▶ [What needs to be done] The task for the listing below is to write out exactly the lines starting at the one containing "Finanzierung" and ending at the one containing "विराट कोहली (Virat", both included. Pictures are to be omitted.

▶ [Data to process]

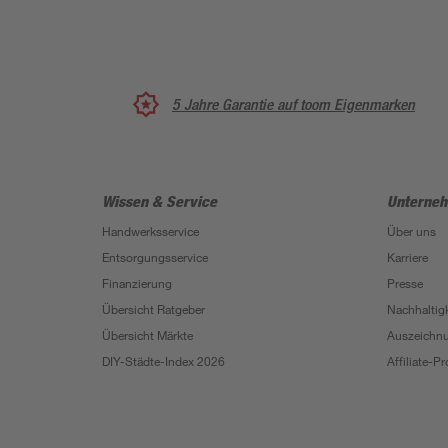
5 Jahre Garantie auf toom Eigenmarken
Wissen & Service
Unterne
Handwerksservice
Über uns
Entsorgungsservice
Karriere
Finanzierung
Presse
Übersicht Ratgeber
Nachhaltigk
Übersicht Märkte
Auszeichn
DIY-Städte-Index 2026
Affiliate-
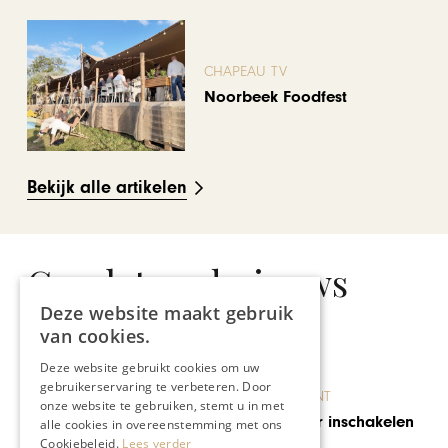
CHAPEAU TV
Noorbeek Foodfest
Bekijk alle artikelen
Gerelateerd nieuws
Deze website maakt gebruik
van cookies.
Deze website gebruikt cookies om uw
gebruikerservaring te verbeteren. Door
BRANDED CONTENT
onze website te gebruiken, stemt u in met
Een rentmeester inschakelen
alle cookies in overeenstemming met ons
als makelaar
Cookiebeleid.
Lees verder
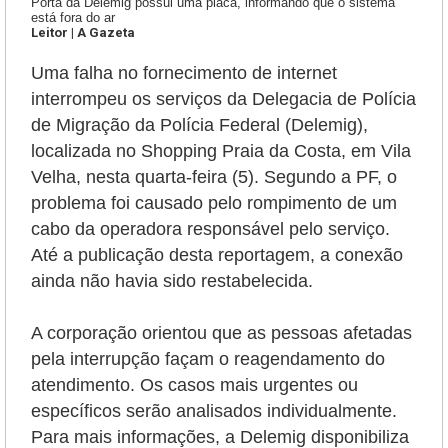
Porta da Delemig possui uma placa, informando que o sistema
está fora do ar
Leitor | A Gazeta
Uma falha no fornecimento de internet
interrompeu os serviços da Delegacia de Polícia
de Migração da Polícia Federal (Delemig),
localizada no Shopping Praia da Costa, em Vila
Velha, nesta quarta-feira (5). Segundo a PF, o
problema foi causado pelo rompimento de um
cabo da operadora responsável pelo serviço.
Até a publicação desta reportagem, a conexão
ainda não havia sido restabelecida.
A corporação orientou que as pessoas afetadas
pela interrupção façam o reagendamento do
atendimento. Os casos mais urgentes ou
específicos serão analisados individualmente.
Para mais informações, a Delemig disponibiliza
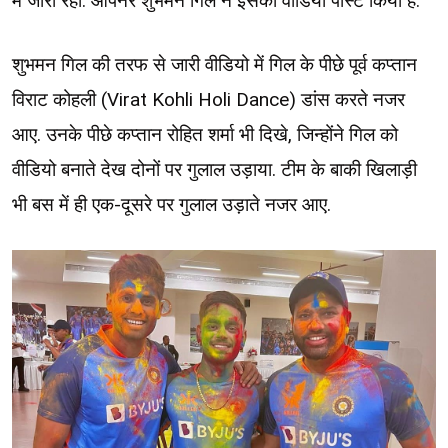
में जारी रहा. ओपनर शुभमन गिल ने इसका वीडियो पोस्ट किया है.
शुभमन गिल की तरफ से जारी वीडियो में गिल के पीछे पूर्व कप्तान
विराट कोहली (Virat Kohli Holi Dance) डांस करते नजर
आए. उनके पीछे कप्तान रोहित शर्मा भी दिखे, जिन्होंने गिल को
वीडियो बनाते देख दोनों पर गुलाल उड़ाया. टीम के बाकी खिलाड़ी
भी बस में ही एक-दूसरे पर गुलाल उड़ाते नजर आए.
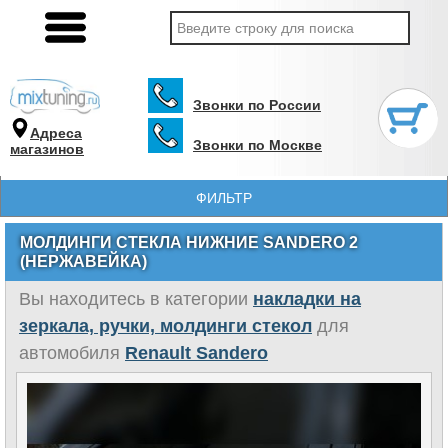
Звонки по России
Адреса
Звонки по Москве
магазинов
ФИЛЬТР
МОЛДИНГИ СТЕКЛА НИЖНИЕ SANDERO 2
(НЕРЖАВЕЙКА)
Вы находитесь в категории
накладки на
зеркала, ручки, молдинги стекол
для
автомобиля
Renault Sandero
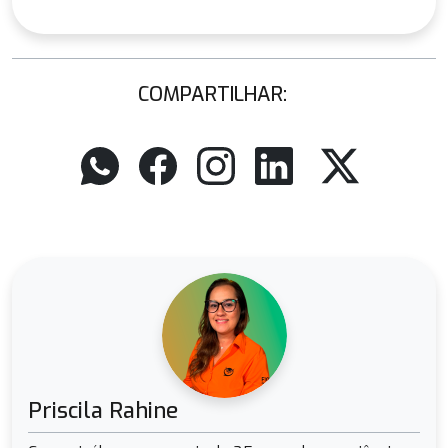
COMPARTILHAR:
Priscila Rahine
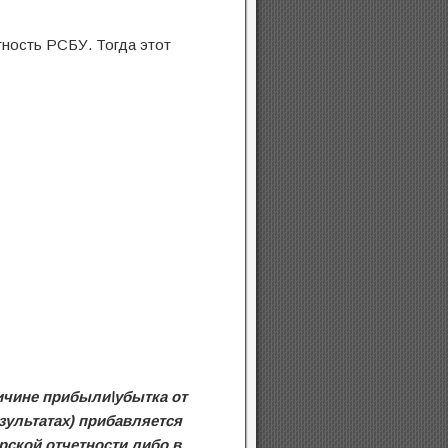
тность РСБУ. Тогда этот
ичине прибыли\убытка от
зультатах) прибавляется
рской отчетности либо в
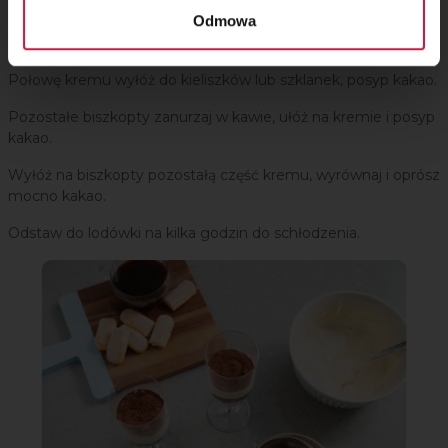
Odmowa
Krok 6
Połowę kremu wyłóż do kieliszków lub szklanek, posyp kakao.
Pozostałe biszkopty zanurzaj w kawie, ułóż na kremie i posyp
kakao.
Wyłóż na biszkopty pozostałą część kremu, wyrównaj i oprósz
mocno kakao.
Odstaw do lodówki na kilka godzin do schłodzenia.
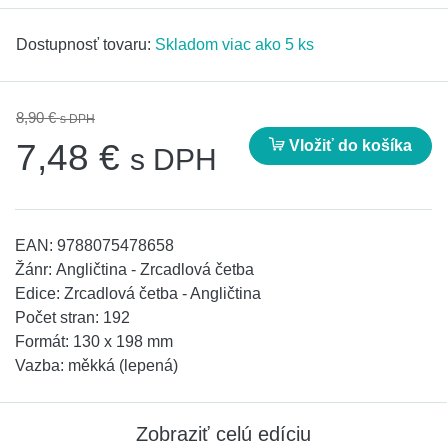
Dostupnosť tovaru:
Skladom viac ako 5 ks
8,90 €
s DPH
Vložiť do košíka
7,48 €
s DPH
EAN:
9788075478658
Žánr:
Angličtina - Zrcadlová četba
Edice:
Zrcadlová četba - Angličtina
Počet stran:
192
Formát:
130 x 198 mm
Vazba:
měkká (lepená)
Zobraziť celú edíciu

---

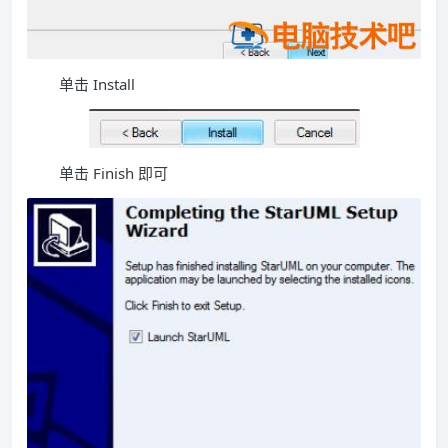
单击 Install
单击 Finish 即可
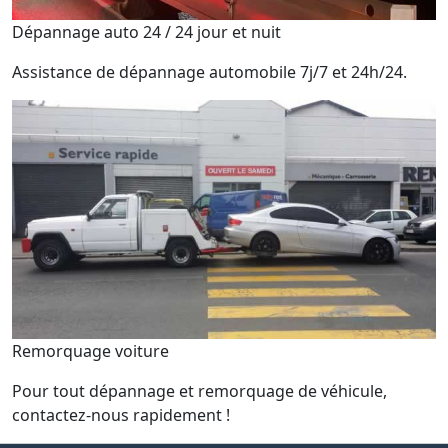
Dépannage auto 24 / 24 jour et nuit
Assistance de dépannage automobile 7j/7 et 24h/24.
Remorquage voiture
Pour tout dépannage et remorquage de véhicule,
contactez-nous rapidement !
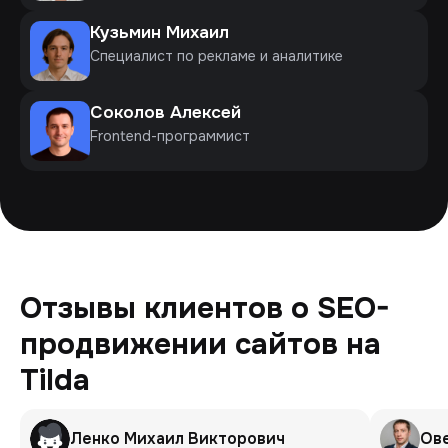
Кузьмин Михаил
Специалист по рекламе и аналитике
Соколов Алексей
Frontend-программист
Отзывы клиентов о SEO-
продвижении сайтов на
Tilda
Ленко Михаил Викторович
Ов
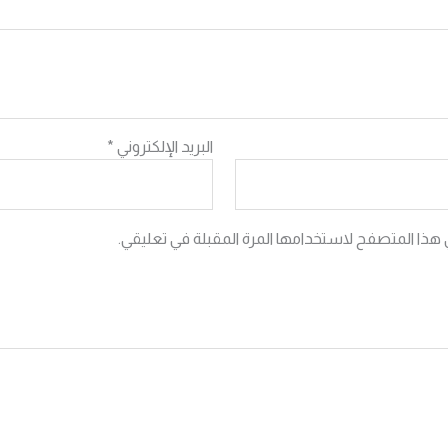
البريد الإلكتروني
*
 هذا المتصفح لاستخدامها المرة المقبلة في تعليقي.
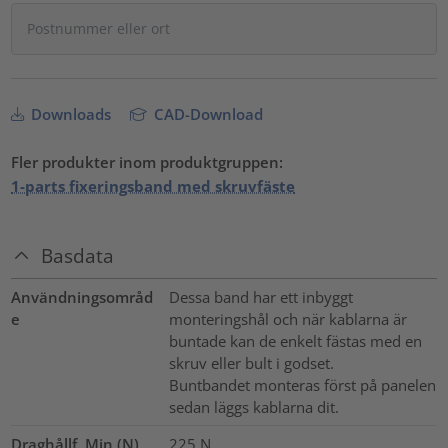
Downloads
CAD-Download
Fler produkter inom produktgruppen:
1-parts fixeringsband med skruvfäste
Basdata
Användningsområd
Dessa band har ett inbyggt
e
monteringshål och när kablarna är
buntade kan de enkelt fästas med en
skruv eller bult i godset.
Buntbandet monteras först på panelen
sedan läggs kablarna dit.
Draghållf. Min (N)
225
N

▶ [Task answer]
Finanzierung
Presse
Übersicht Ratgeber
Nachhaltigk
Übersicht Märkte
Auszeichn
DIY-Städte-Index 2026
Affiliate-
CHAPEAU TV
Noorbeek Foodfest
Bekijk alle artikelen
Gerelateerd nieuws
Deze website maakt gebruik
van cookies.
Deze website gebruikt cookies om uw
gebruikerservaring te verbeteren. Door
BRANDED CONTENT
onze website te gebruiken, stemt u in met
Een rentmeester inschakelen
alle cookies in overeenstemming met ons
als makelaar
Cookiebeleid.
Lees verder
Porta da Delemig possui uma placa, informando que o sistema
está fora do ar
Leitor | A Gazeta
Uma falha no fornecimento de internet
interrompeu os serviços da Delegacia de Polícia
de Migração da Polícia Federal (Delemig),
localizada no Shopping Praia da Costa, em Vila
Velha, nesta quarta-feira (5). Segundo a PF, o
problema foi causado pelo rompimento de um
cabo da operadora responsável pelo serviço.
Até a publicação desta reportagem, a conexão
ainda não havia sido restabelecida.
A corporação orientou que as pessoas afetadas
pela interrupção façam o reagendamento do
atendimento. Os casos mais urgentes ou
específicos serão analisados individualmente.
Para mais informações, a Delemig disponibiliza
में जारी रहा. ओपनर शुभमन गिल ने इसका वीडियो पोस्ट किया है.
शुभमन गिल की तरफ से जारी वीडियो में गिल के पीछे पूर्व कप्तान
विराट कोहली (Virat Kohli Holi Dance) डांस करते नजर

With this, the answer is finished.